Supplied entries »
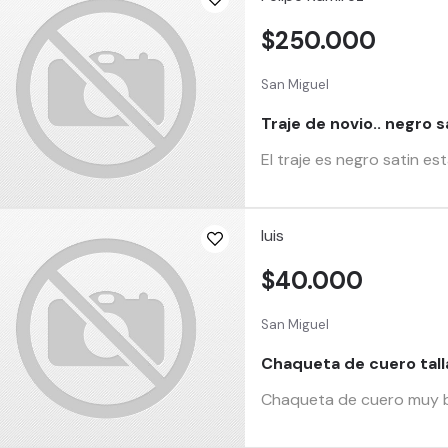
$250.000
San Miguel
Traje de novio.. negro s
El traje es negro satin e
luis
$40.000
San Miguel
Chaqueta de cuero tall
Chaqueta de cuero muy b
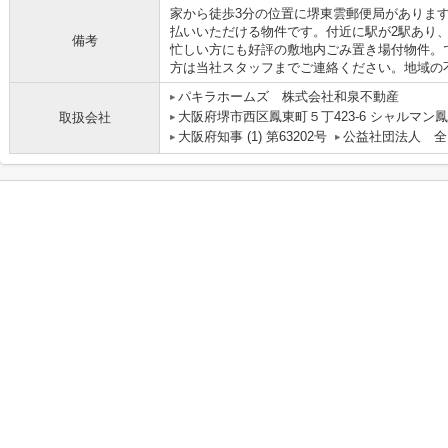
家から徒歩3分の位置に堺東雲郵便局がありま
払いいただける物件です。付近に駅が2駅あり
備考
忙しい方にも好評の敷地内ごみ置き場付物件。
方は当社スタッフまでご連絡ください。地域の
パキラホームズ 株式会社和泉不動産
大阪府堺市西区鳳東町５丁423-6 シャルマン鳳
取扱会社
大阪府知事 (1) 第63202号
公益社団法人 全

What is being asked »
Although the records include pictures, the copy should reproduce every line exactly and none of the pictures.

Result of the task »
$250.000
San Miguel
Traje de novio.. negro s
El traje es negro satin e
luis
$40.000
San Miguel
Chaqueta de cuero tall
Chaqueta de cuero muy b
家から徒歩3分の位置に堺東雲郵便局がありま
払いいただける物件です。付近に駅が2駅あり
備考
忙しい方にも好評の敷地内ごみ置き場付物件。
方は当社スタッフまでご連絡ください。地域の
パキラホームズ 株式会社和泉不動産
大阪府堺市西区鳳東町５丁423-6 シャルマン鳳
取扱会社
大阪府知事 (1) 第63202号
公益社団法人 全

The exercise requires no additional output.